Entretanto, algo sucedía en la parte de atrás del avión. Un hombre estaba a punto de un ataque de nervios, al parecer uno de los infortunados impacientes. Era una proeza que hubiese guardado la compostura por tanto tiempo, pero eso estaba por cambiar. El hombre alegaba que ya había pasado más de media hora desde el abordaje y que la avería de los smartphones lo tenía con los pelos de punta. Los aparatos coincidían en que no habían pasado más de dos minutos desde el abordaje. Los auxiliares de vuelo intentaban tranquilizar al angustiado pasajero, asegurándole que simplemente se estaban realizando los procedimientos de rutina previos al despegue.

Él, ya desesperado y tal vez intentado replicar la estrategia exitosa del rehén, amenazó con tomar represalias contra la madre de uno de los auxiliares. El auxiliar perdió completamente los estribos, nada pudieron sus compañeros para evitar la furia humillada que lo invadió. Al parecer era muy susceptible con eso de que le nombraran a su progenitora. El idiota, que justo en ese momento pasaba por el pasillo, trató también de calmar al auxiliar enfurecido. En sus gestos había auténtica empatía, pero su sorpresa no pudo ser mayor cuando el auxiliar le dijo: -¿Qué? No le oigo nada, deje de hacer muecas,  ¿usted también se cree muy chistoso?- El idiota entendió por fin lo que estaba pasando: ¡Se había quedado mudo! Sus compañeros de viaje no habían pretendido ignorarlo, ¡no lo oían! Pero, ¿cómo habría logrado comunicarse con la joven de los tiquetes?

No había asimilado el idiota la pregunta que brotaba en su mente, cuando el auxiliar enfurecido se abalanzó contra el hombre que había amenazado a su madre y en un parpadeo se armó una trifulca que involucró a todo el avión, como si de la apertura de una tienda en baratas se tratara. En medio de los nervios el lector idiota olvidó su recién descubierta mudez y empezó a decir algo con vehemencia. No se veía más que un manoteo que a todos les era indiferente, parecía un policía de tránsito. Volaron cubiertos plásticos, cámaras fotográficas, folletos de seguridad, máscaras de oxígeno, controles arrancados de los espaldares de las sillas y, por supuesto, smartphones. El agotamiento físico de los combatientes y la aparición de la policía acabaron con la pelea. Los agentes lamentaron haber llegado tarde y abandonaron la nave, mientras pasajeros y auxiliares se abrazaban como cuando termina un partido de fútbol.
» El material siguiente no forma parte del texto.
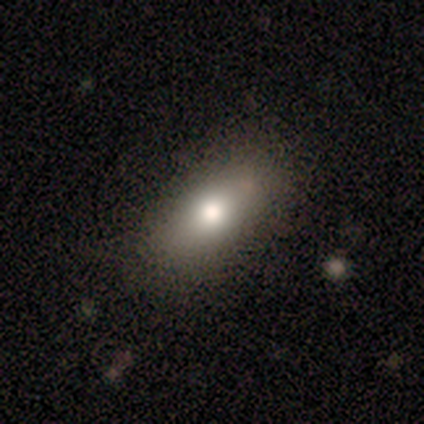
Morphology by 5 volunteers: smooth_or_featured: smooth (p=0.60) [alt: featured or disk p=0.20]
how_rounded: in between (p=1.00)
merging: none (p=0.75) [alt: minor disturbance p=0.25]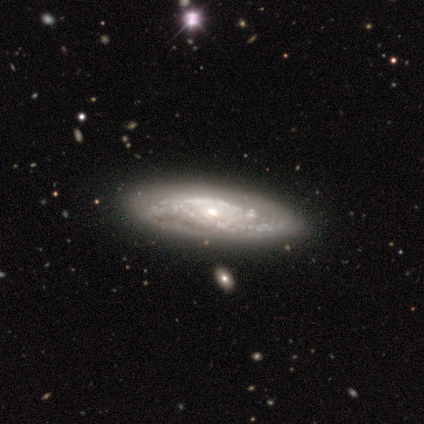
Smooth or featured? featured or disk (91%)
Edge-on disk? no (91%)
Bar? no (97%)
Spiral arms? yes (79%)
Spiral winding? tight (84%)
Spiral arm count? can't tell (68%)
Bulge size? moderate (51%)
Merging? none (74%)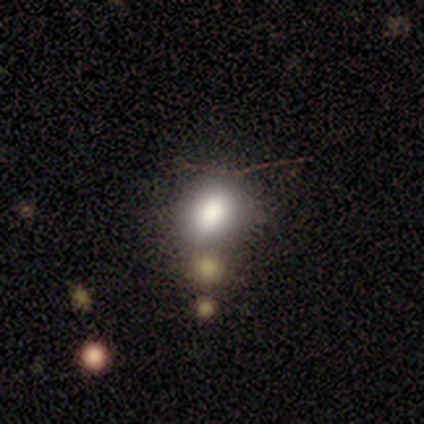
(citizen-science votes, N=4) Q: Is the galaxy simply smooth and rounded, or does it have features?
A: smooth — 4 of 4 (100%).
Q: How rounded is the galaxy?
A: in between — 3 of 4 (75%).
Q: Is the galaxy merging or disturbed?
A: none — 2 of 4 (50%, tied with minor disturbance).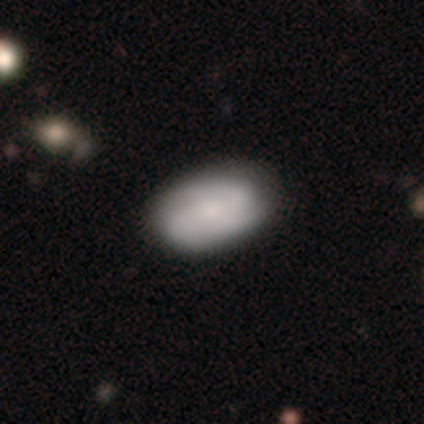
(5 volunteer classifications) smooth-or-featured: smooth: 80% | featured or disk: 20% | star or artifact: 0%
  how-rounded: in between: 100% | round: 0% | cigar-shaped: 0%
  merging: none: 60% | minor disturbance: 40% | major disturbance: 0% | merger: 0%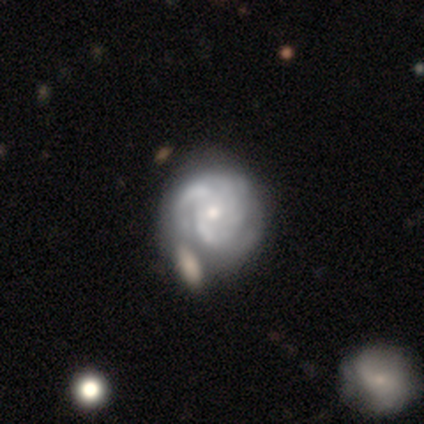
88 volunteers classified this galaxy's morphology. Volunteers were most divided on "merging": none: 45%, minor disturbance: 31%, merger: 16%, major disturbance: 8%. More confident: edge-on disk — no (97%); spiral arms — yes (92%); smooth or featured — featured or disk (84%); bar — no (75%); bulge size — small (72%); spiral winding — tight (65%); spiral arm count — can't tell (52%).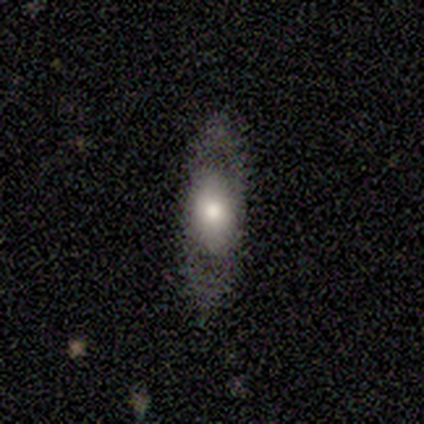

El lector idiota no se veía por ningún lado, hasta que uno de los auxiliares tropezó con su cuerpo sin vida en el piso. Le habían propinado un golpe letal en la cabeza con un smartphone. Por fortuna, el forro de caucho había evitado que el aparato se dañara, aunque seguía dando mal la hora. Por un instante no supieron qué hacer con el difunto. Luego llegó un pasajero desde la parte delantera del avión, el que había visto el papelito con el número telefónico de la joven rehén, y los hizo caer en cuenta de dos cosas: primero, que el difunto era idiota, mudo y hasta lector. Segundo y más importante, que a una persona que no tenía smartphone no la podía estar esperando nadie. Los demás, por el contrario, tenían importantes compromisos que cumplir, sin mencionar aquellos a los que ya habían fallado. Con la tranquilidad de esa aclaración, metieron el cadáver del idiota lector al baño para que no obstruyera el pasillo. El avión, por fin, despegó.